Just a few months earlier, l had written a front-page story for the Financial Review of Kerry Packer’s brief involvement with this famous icon of American feminism. I had reported the unusual fact that the Australian media mogul had been personally involved in negotiations over a small-beer deal for Cleo magazine, part of his magazine stable, to have rights to use material from Ms. It was a surprising marriage, the ultra-glossy and sexually frank commercial magazine pitched at young women (and which ran nude male centrefolds) and the iconic feminist magazine, with its rather stern tone and its embarrassingly low production values.

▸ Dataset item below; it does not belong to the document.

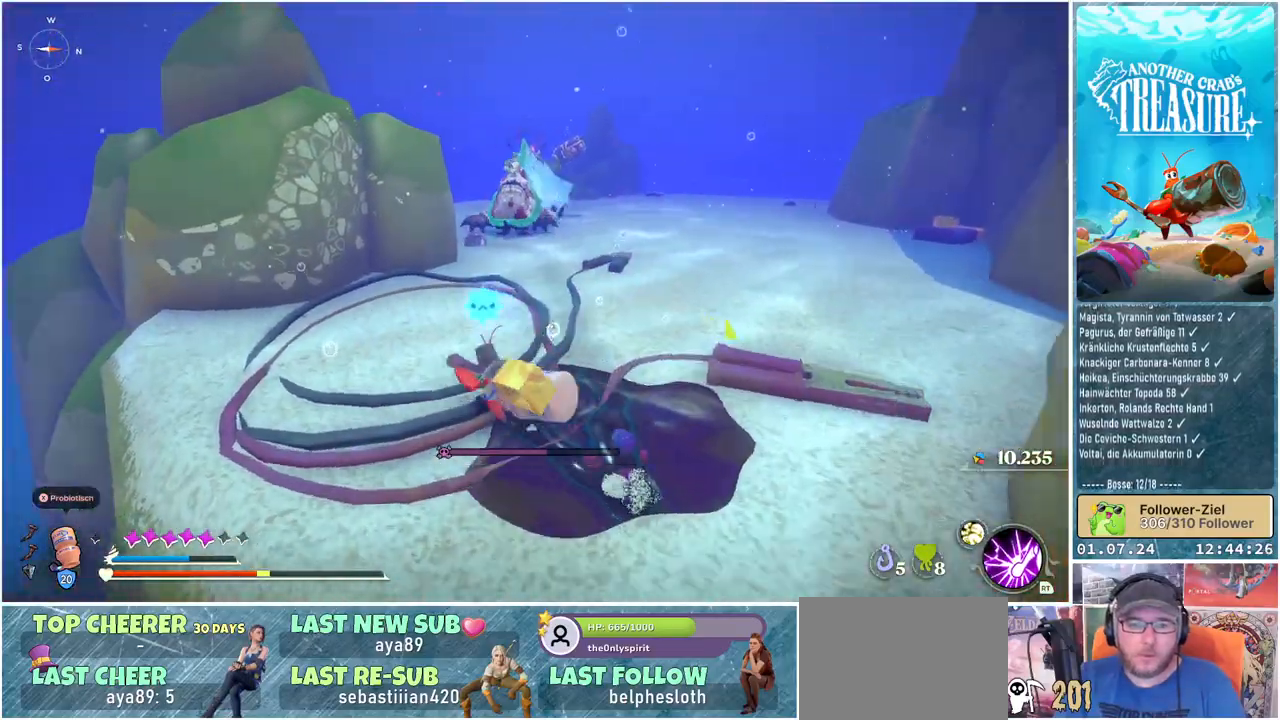
{"buttons": [], "left_stick": "up-left", "right_stick": "center", "events": [[333, "B", "up"]]}
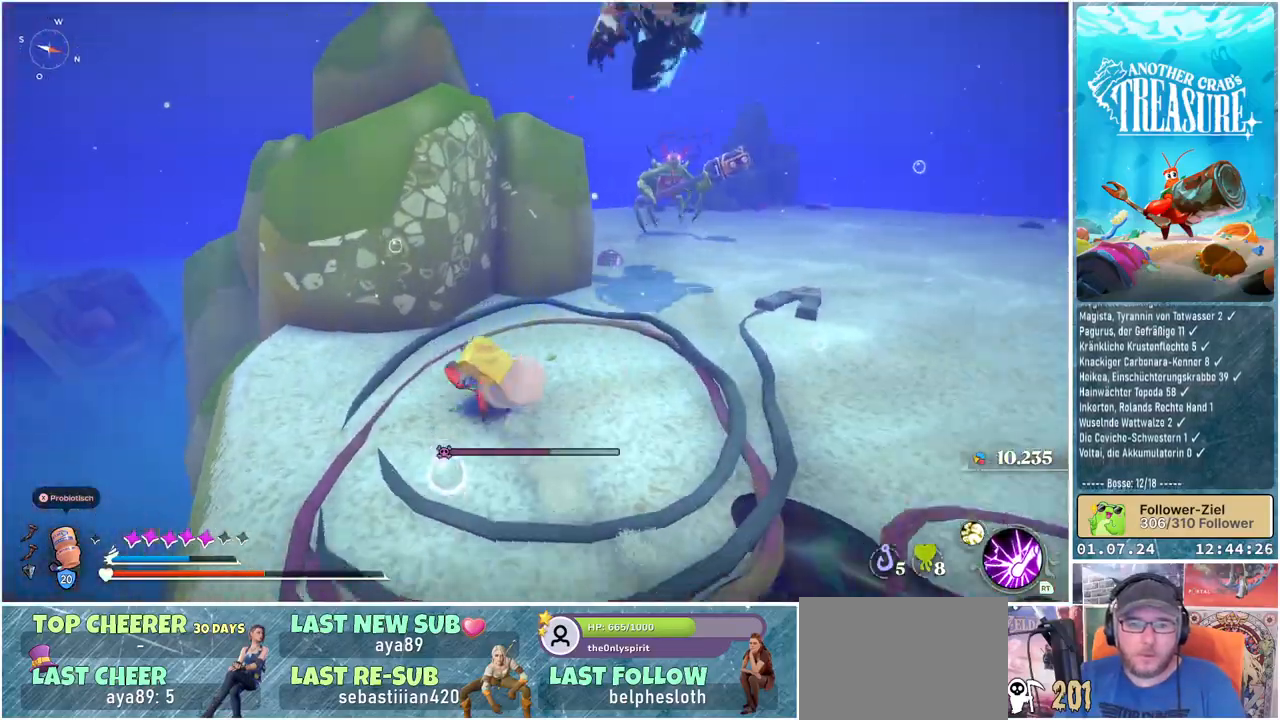
{"buttons": [], "left_stick": "up-right", "right_stick": "right", "events": [[167, "left_stick", "up"], [317, "left_stick", "up-right"], [450, "right_stick", "right"]]}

What on earth would Cleo find reprintable from Ms.? Even more surprising was the fact that Kerry Packer, the proprietor, had joined Trevor Kennedy, the managing director of his company Australian Consolidated Press and Cleo editor Lisa Wilkinson at the table in New York for this deal. ‘Perhaps the cash-rich Mr Packer is seeking the social and business links the well-connected Ms. Steinem and Ms. Carbine can provide,’ I had speculated.1 At the time, I had been quite angry about this deal because Fairfax had made Ms. a similar rights offer, to share copy with Portfolio, its working women’s magazine. This would have seemed a far more natural ‘fit’ for Ms. material than Cleo, although we could not have offered anything like the money Packer paid. I found it strange that the Ms. people had not even responded to our offer, and I had called Pat Carbine to tell her how disappointed I was by this.
At a dinner with Clyde Packer, Kerry’s brother who lived in Santa Barbara, a few months later, I learned what the talks were really about. He told Sandra and I that James Wolfensohn, the very successful Australian New York-based investment banker who was an adviser to Packer and a friend of Carbine’s, had brokered the deal. As Clyde told it, Wolfensohn had undertaken to look for a new investor for Ms. because Mort Zuckerman was tired of putting money into the magazine. Zuckerman was a wealthy property developer and media proprietor (he owned the weekly news magazine US News & World Report and would later acquire the Atlantic Monthly and New York’s Daily News newspaper) and he was also Gloria Steinem’s boyfriend. Kerry had been prepared to buy 60 per cent of Ms., Clyde said, but only if he could have editorial control. Steinem and Carbine would never agree to that so the deal had foundered. Nevertheless Kerry had paid them $500,000, which Clyde described as a ‘rights’ deal that allowed Cleo to use any material from Ms. This was a hefty injection for an indebted magazine, but it had not been enough to save them.
Steinem showed no signs of resenting the two women she referred to as ‘real feminists with real money’ who were making an offer for her magazine. Instead we quickly got down to details. First we examined the books of the Ms. Foundation, the not-for-profit body which owned the magazine. We found liabilities of $4.8 million, in addition to $2.2 million worth of subscription liabilities plus $800,000 was needed to publish the final two issues for 1987. All up, around $8 million. The liabilities included deferred salaries for Steinem and Carbine and a loan of $400,000 from Zuckerman. Steinem told me with some bitterness a few months later that Zuckerman had just spent $6 million refurbishing his apartment.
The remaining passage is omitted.